*** Opening of RECORD EXCERPTS ***

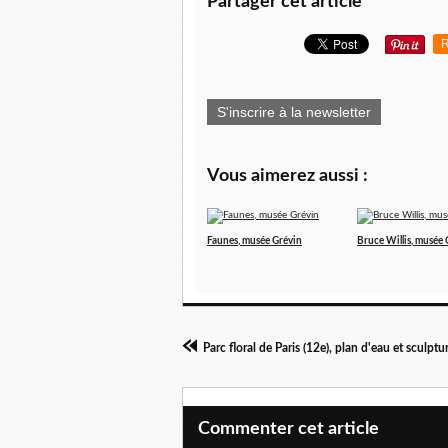
Partager cet article
R
S'inscrire à la newsletter
Vous aimerez aussi :
Faunes, musée Grévin
Bruce Willis, musée 
Parc floral de Paris (12e), plan d'eau et sculptu
Commenter cet article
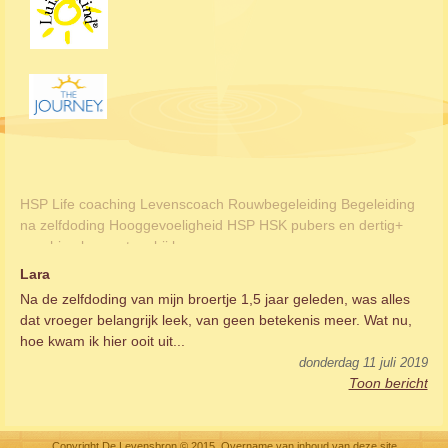
HSP Life coaching Levenscoach Rouwbegeleiding Begeleiding
na zelfdoding Hooggevoeligheid HSP HSK pubers en dertig+
coaching burnout en bij levensvragen
Lara
Na de zelfdoding van mijn broertje 1,5 jaar geleden, was alles
dat vroeger belangrijk leek, van geen betekenis meer. Wat nu,
hoe kwam ik hier ooit uit...
donderdag 11 juli 2019
Toon bericht
Copyright De Levensbron © 2015. Overname van inhoud van deze site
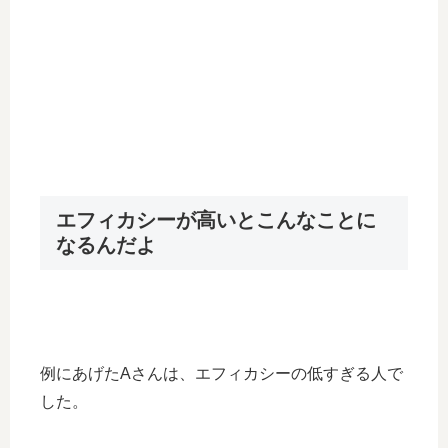
エフィカシーが高いとこんなことに
なるんだよ
例にあげたAさんは、エフィカシーの低すぎる人で
した。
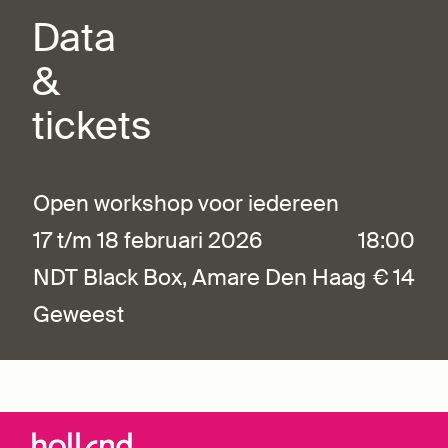
Data
&
tickets
Open workshop voor iedereen
17 t/m 18 februari 2026
18:00
NDT Black Box, Amare Den Haag
€ 14
Geweest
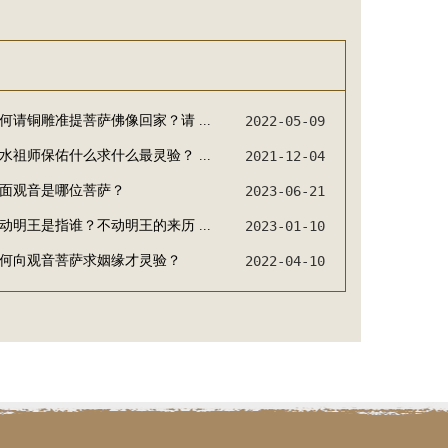
何请铜雕准提菩萨佛像回家？请 ...
2022-05-09
水祖师保佑什么求什么最灵验？ ...
2021-12-04
面观音是哪位菩萨？
2023-06-21
动明王是指谁？不动明王的来历 ...
2023-01-10
何向观音菩萨求姻缘才灵验？
2022-04-10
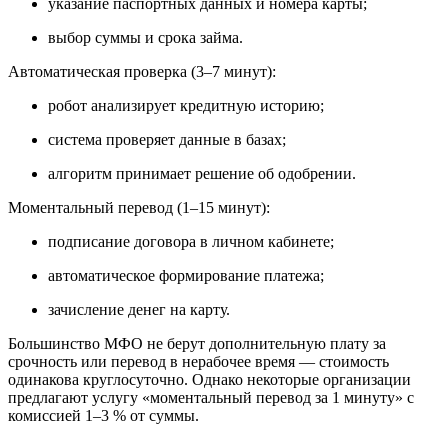
указание паспортных данных и номера карты;
выбор суммы и срока займа.
Автоматическая проверка (3–7 минут):
робот анализирует кредитную историю;
система проверяет данные в базах;
алгоритм принимает решение об одобрении.
Моментальный перевод (1–15 минут):
подписание договора в личном кабинете;
автоматическое формирование платежа;
зачисление денег на карту.
Большинство МФО не берут дополнительную плату за
срочность или перевод в нерабочее время — стоимость
одинакова круглосуточно. Однако некоторые организации
предлагают услугу «моментальный перевод за 1 минуту» с
комиссией 1–3 % от суммы.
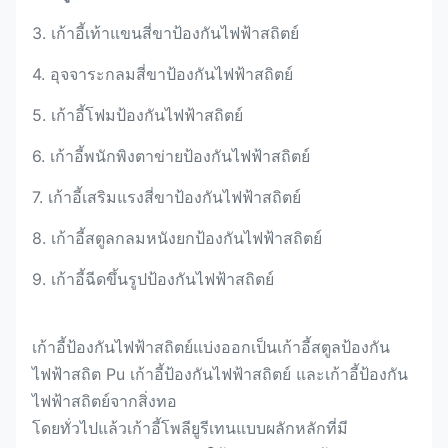
3. เก้าอี้เท้าแขนสี่ขาป้องกันไฟฟ้าสถิตย์
4. อุจจาระกลมสี่ขาป้องกันไฟฟ้าสถิตย์
5. เก้าอี้โฟมป้องกันไฟฟ้าสถิตย์
6. เก้าอี้พนักพิงตาข่ายป้องกันไฟฟ้าสถิตย์
7. เก้าอี้เสริมแรงสี่ขาป้องกันไฟฟ้าสถิตย์
8. เก้าอี้สตูลกลมหนังยกป้องกันไฟฟ้าสถิตย์
9. เก้าอี้ฉีดขึ้นรูปป้องกันไฟฟ้าสถิตย์
เก้าอี้ป้องกันไฟฟ้าสถิตย์แบ่งออกเป็นเก้าอี้สตูลป้องกัน
ไฟฟ้าสถิต Pu เก้าอี้ป้องกันไฟฟ้าสถิตย์ และเก้าอี้ป้องกัน
ไฟฟ้าสถิตย์จากสิ่งทอ
โดยทั่วไปแล้วเก้าอี้โพลียูรีเทนแบบผลักหลักที่มี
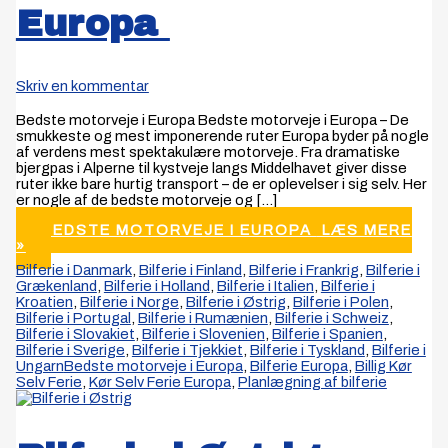
Europa
Skriv en kommentar
Bedste motorveje i Europa Bedste motorveje i Europa – De
smukkeste og mest imponerende ruter Europa byder på nogle
af verdens mest spektakulære motorveje. Fra dramatiske
bjergpas i Alperne til kystveje langs Middelhavet giver disse
ruter ikke bare hurtig transport – de er oplevelser i sig selv. Her
er nogle af de bedste motorveje og […]
BEDSTE MOTORVEJE I EUROPA
LÆS MERE
»
Bilferie i Danmark
,
Bilferie i Finland
,
Bilferie i Frankrig
,
Bilferie i
Grækenland
,
Bilferie i Holland
,
Bilferie i Italien
,
Bilferie i
Kroatien
,
Bilferie i Norge
,
Bilferie i Østrig
,
Bilferie i Polen
,
Bilferie i Portugal
,
Bilferie i Rumænien
,
Bilferie i Schweiz
,
Bilferie i Slovakiet
,
Bilferie i Slovenien
,
Bilferie i Spanien
,
Bilferie i Sverige
,
Bilferie i Tjekkiet
,
Bilferie i Tyskland
,
Bilferie i
Ungarn
Bedste motorveje i Europa
,
Bilferie Europa
,
Billig Kør
Selv Ferie
,
Kør Selv Ferie Europa
,
Planlægning af bilferie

*** Close of RECORD EXCERPTS ***

• [DIRECTIONS]: The whole listing above, line by line, needs to be copied exactly, except for any images.

• [TASK SOLUTION]:
Partager cet article
R
S'inscrire à la newsletter
Vous aimerez aussi :
Faunes, musée Grévin
Bruce Willis, musée 
Parc floral de Paris (12e), plan d'eau et sculptu
Commenter cet article
HSP Life coaching Levenscoach Rouwbegeleiding Begeleiding
na zelfdoding Hooggevoeligheid HSP HSK pubers en dertig+
coaching burnout en bij levensvragen
Lara
Na de zelfdoding van mijn broertje 1,5 jaar geleden, was alles
dat vroeger belangrijk leek, van geen betekenis meer. Wat nu,
hoe kwam ik hier ooit uit...
donderdag 11 juli 2019
Toon bericht
Copyright De Levensbron © 2015. Overname van inhoud van deze site
エフィカシーが高いとこんなことに
なるんだよ
例にあげたAさんは、エフィカシーの低すぎる人で
した。
Data
&
tickets
Open workshop voor iedereen
17 t/m 18 februari 2026
18:00
NDT Black Box, Amare Den Haag
€ 14
Geweest
何请铜雕准提菩萨佛像回家？请 ...
2022-05-09
水祖师保佑什么求什么最灵验？ ...
2021-12-04
面观音是哪位菩萨？
2023-06-21
动明王是指谁？不动明王的来历 ...
2023-01-10
何向观音菩萨求姻缘才灵验？
2022-04-10
указание паспортных данных и номера карты;
выбор суммы и срока займа.
Автоматическая проверка (3–7 минут):
робот анализирует кредитную историю;
система проверяет данные в базах;
алгоритм принимает решение об одобрении.
Моментальный перевод (1–15 минут):
подписание договора в личном кабинете;
автоматическое формирование платежа;
зачисление денег на карту.
Большинство МФО не берут дополнительную плату за
срочность или перевод в нерабочее время — стоимость
одинакова круглосуточно. Однако некоторые организации
предлагают услугу «моментальный перевод за 1 минуту» с
комиссией 1–3 % от суммы.
3. เก้าอี้เท้าแขนสี่ขาป้องกันไฟฟ้าสถิตย์
4. อุจจาระกลมสี่ขาป้องกันไฟฟ้าสถิตย์
5. เก้าอี้โฟมป้องกันไฟฟ้าสถิตย์
6. เก้าอี้พนักพิงตาข่ายป้องกันไฟฟ้าสถิตย์
7. เก้าอี้เสริมแรงสี่ขาป้องกันไฟฟ้าสถิตย์
8. เก้าอี้สตูลกลมหนังยกป้องกันไฟฟ้าสถิตย์
9. เก้าอี้ฉีดขึ้นรูปป้องกันไฟฟ้าสถิตย์
เก้าอี้ป้องกันไฟฟ้าสถิตย์แบ่งออกเป็นเก้าอี้สตูลป้องกัน
ไฟฟ้าสถิต Pu เก้าอี้ป้องกันไฟฟ้าสถิตย์ และเก้าอี้ป้องกัน
ไฟฟ้าสถิตย์จากสิ่งทอ
โดยทั่วไปแล้วเก้าอี้โพลียูรีเทนแบบผลักหลักที่มี
Europa
Skriv en kommentar
Bedste motorveje i Europa Bedste motorveje i Europa – De
smukkeste og mest imponerende ruter Europa byder på nogle
af verdens mest spektakulære motorveje. Fra dramatiske
bjergpas i Alperne til kystveje langs Middelhavet giver disse
ruter ikke bare hurtig transport – de er oplevelser i sig selv. Her
er nogle af de bedste motorveje og […]
BEDSTE MOTORVEJE I EUROPA
LÆS MERE
»
Bilferie i Danmark
,
Bilferie i Finland
,
Bilferie i Frankrig
,
Bilferie i
Grækenland
,
Bilferie i Holland
,
Bilferie i Italien
,
Bilferie i
Kroatien
,
Bilferie i Norge
,
Bilferie i Østrig
,
Bilferie i Polen
,
Bilferie i Portugal
,
Bilferie i Rumænien
,
Bilferie i Schweiz
,
Bilferie i Slovakiet
,
Bilferie i Slovenien
,
Bilferie i Spanien
,
Bilferie i Sverige
,
Bilferie i Tjekkiet
,
Bilferie i Tyskland
,
Bilferie i
Ungarn
Bedste motorveje i Europa
,
Bilferie Europa
,
Billig Kør
Selv Ferie
,
Kør Selv Ferie Europa
,
Planlægning af bilferie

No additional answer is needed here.